Yanında iki kadın daha vardı, birinin korku dolu gözleri ve hâlâ beyaz sabah yıldızları ile süslenmiş uzun bir örgüsü vardı. Diğeri uzanmış, başını katlanmış pelerinlere dayamıştı. Gökmavisi pelerini perişan elbisesini gizleyemiyordu. Zengin kumaşın üzerinde kömürleşmiş lekeler ve yırtıklar görülüyordu ve yüzü solgundu, ama gözleri açıktı. Moiraine. Evet, Aes Sedai. Ve Hikmet, Nynaeve. Üç kadın gözlerini kırpmadan, dikkatle ona baktılar.

“Gerçekten iyisin, değil mi?
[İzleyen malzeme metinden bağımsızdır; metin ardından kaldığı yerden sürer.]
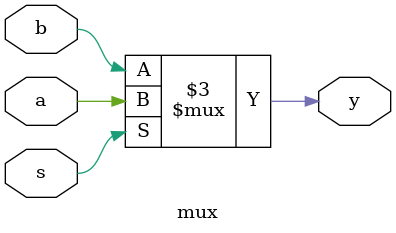
<source format=v>
module mux(a,b,s,y);
input wire a,b,s;
output reg y;
always@(a or b or s)
begin
if(s)
y=a;
else
y=b;
end
endmodule
</source>
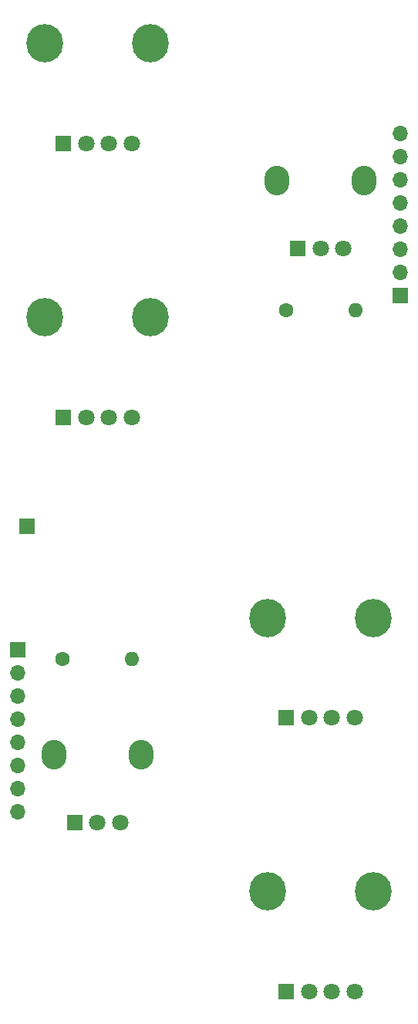
<source format=gts>
%TF.GenerationSoftware,KiCad,Pcbnew,9.0.4*%
%TF.CreationDate,2025-10-04T20:57:18+02:00*%
%TF.ProjectId,DMH_Dual_VCA_Mk2_PCB_2,444d485f-4475-4616-9c5f-5643415f4d6b,1*%
%TF.SameCoordinates,Original*%
%TF.FileFunction,Soldermask,Top*%
%TF.FilePolarity,Negative*%
%FSLAX46Y46*%
G04 Gerber Fmt 4.6, Leading zero omitted, Abs format (unit mm)*
G04 Created by KiCad (PCBNEW 9.0.4) date 2025-10-04 20:57:18*
%MOMM*%
%LPD*%
G01*
G04 APERTURE LIST*
%ADD10O,2.720000X3.240000*%
%ADD11R,1.800000X1.800000*%
%ADD12C,1.800000*%
%ADD13C,1.600000*%
%ADD14O,1.600000X1.600000*%
%ADD15O,4.000000X4.200000*%
%ADD16R,1.700000X1.700000*%
%ADD17O,1.700000X1.700000*%
G04 APERTURE END LIST*
D10*
%TO.C,RV1*%
X82450000Y-71000000D03*
X92050000Y-71000000D03*
D11*
X84750000Y-78500000D03*
D12*
X87250000Y-78500000D03*
X89750000Y-78500000D03*
%TD*%
D13*
%TO.C,R21*%
X83440000Y-85250000D03*
D14*
X91060000Y-85250000D03*
%TD*%
D15*
%TO.C,RV6*%
X81450000Y-149000000D03*
D12*
X91000000Y-160000000D03*
D15*
X93050000Y-149000000D03*
D11*
X83500000Y-160000000D03*
D12*
X86000000Y-160000000D03*
X88500000Y-160000000D03*
%TD*%
D15*
%TO.C,RV2*%
X56950000Y-56000000D03*
D12*
X66500000Y-67000000D03*
D15*
X68550000Y-56000000D03*
D11*
X59000000Y-67000000D03*
D12*
X61500000Y-67000000D03*
X64000000Y-67000000D03*
%TD*%
D15*
%TO.C,RV3*%
X56950000Y-86000000D03*
D12*
X66500000Y-97000000D03*
D15*
X68550000Y-86000000D03*
D11*
X59000000Y-97000000D03*
D12*
X61500000Y-97000000D03*
X64000000Y-97000000D03*
%TD*%
D16*
%TO.C,J0*%
X55000000Y-109000000D03*
%TD*%
D10*
%TO.C,RV4*%
X57950000Y-134000000D03*
X67550000Y-134000000D03*
D11*
X60250000Y-141500000D03*
D12*
X62750000Y-141500000D03*
X65250000Y-141500000D03*
%TD*%
D15*
%TO.C,RV5*%
X81450000Y-119000000D03*
D12*
X91000000Y-130000000D03*
D15*
X93050000Y-119000000D03*
D11*
X83500000Y-130000000D03*
D12*
X86000000Y-130000000D03*
X88500000Y-130000000D03*
%TD*%
D13*
%TO.C,R40*%
X58940000Y-123500000D03*
D14*
X66560000Y-123500000D03*
%TD*%
D16*
%TO.C,J60*%
X54000000Y-122500000D03*
D17*
X54000000Y-125040000D03*
X54000000Y-127580000D03*
X54000000Y-130120000D03*
X54000000Y-132660000D03*
X54000000Y-135200000D03*
X54000000Y-137740000D03*
X54000000Y-140280000D03*
%TD*%
D16*
%TO.C,J50*%
X96000000Y-83620000D03*
D17*
X96000000Y-81080000D03*
X96000000Y-78540000D03*
X96000000Y-76000000D03*
X96000000Y-73460000D03*
X96000000Y-70920000D03*
X96000000Y-68380000D03*
X96000000Y-65840000D03*
%TD*%
M02*

</source>
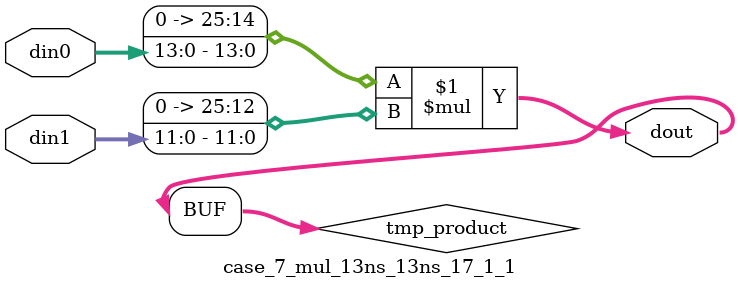
<source format=v>

`timescale 1 ns / 1 ps

 (* use_dsp = "no" *)  module case_7_mul_13ns_13ns_17_1_1(din0, din1, dout);
parameter ID = 1;
parameter NUM_STAGE = 0;
parameter din0_WIDTH = 14;
parameter din1_WIDTH = 12;
parameter dout_WIDTH = 26;

input [din0_WIDTH - 1 : 0] din0; 
input [din1_WIDTH - 1 : 0] din1; 
output [dout_WIDTH - 1 : 0] dout;

wire signed [dout_WIDTH - 1 : 0] tmp_product;
























assign tmp_product = $signed({1'b0, din0}) * $signed({1'b0, din1});











assign dout = tmp_product;





















endmodule

</source>
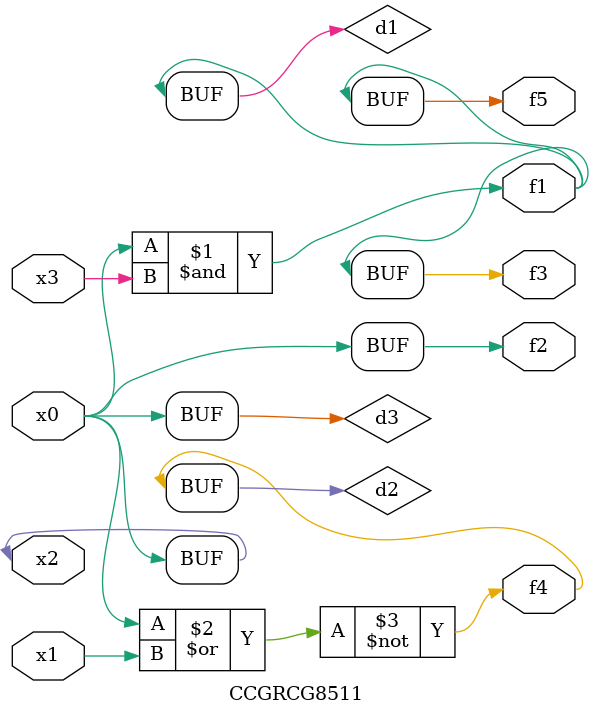
<source format=v>
module CCGRCG8511(
	input x0, x1, x2, x3,
	output f1, f2, f3, f4, f5
);

	wire d1, d2, d3;

	and (d1, x2, x3);
	nor (d2, x0, x1);
	buf (d3, x0, x2);
	assign f1 = d1;
	assign f2 = d3;
	assign f3 = d1;
	assign f4 = d2;
	assign f5 = d1;
endmodule

</source>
Egwene? Sana zarar veremedi.” Artık sendelemeden yürüyebiliyordu –kızı görünce, yaralarına rağmen dans etmek istemişti– ama yine de yanlarına bağdaş kurup oturmak iyi geldi.

“Sen beni ittirdikten sonra onu görmedim bile.” Gözleri kararsızdı. “Ya sen, Rand?”

“Ben iyiyim.” Bir kahkaha attı. Kızın yanağına dokundu ve kızın hafifçe geri çekildiğini hayal mi ettiğini merak etti. “Biraz dinlenirsem yepyeni olurum. Nynaeve? Moiraine Sedai?” İsimler ağzına yeni geliyordu.

Hikmet’in gözleri genç yüzünde eski, kadim görünüyordu, ama başını iki yana salladı. “Biraz yaralandım,” dedi, onu izlemeye devam ederek. “Aramızda gerçekten incinen yalnız… yalnız Moiraine.”

“Başka her şeyden çok gururum incindi,” dedi Aes Sedai sinirle, pelerin battaniyesini çekiştirerek. Uzun zamandır hasta yatıyormuş gibi görünüyordu, ama gözleri, altlarındaki siyah halkalara rağmen, keskin ve güç doluydu. “Aginor onu bu kadar uzun tutmama şaşırdı ve öfkelendi, ama neyse ki bana ayıracak zamanı yoktu. Onu bu kadar tutabilmeme şaşırdım. Efsaneler Çağı’nda Aginor’un gücü Kardeşkatili’ne ve Ishamael’e yakındı.”

“Karanlık Varlık ve tüm Terkedilmişler,” dedi Egwene hafif, titrek bir sesle, “Shayol Ghul’de tutsaklar, Yaratıcı tarafından…” Titrek bir nefes aldı.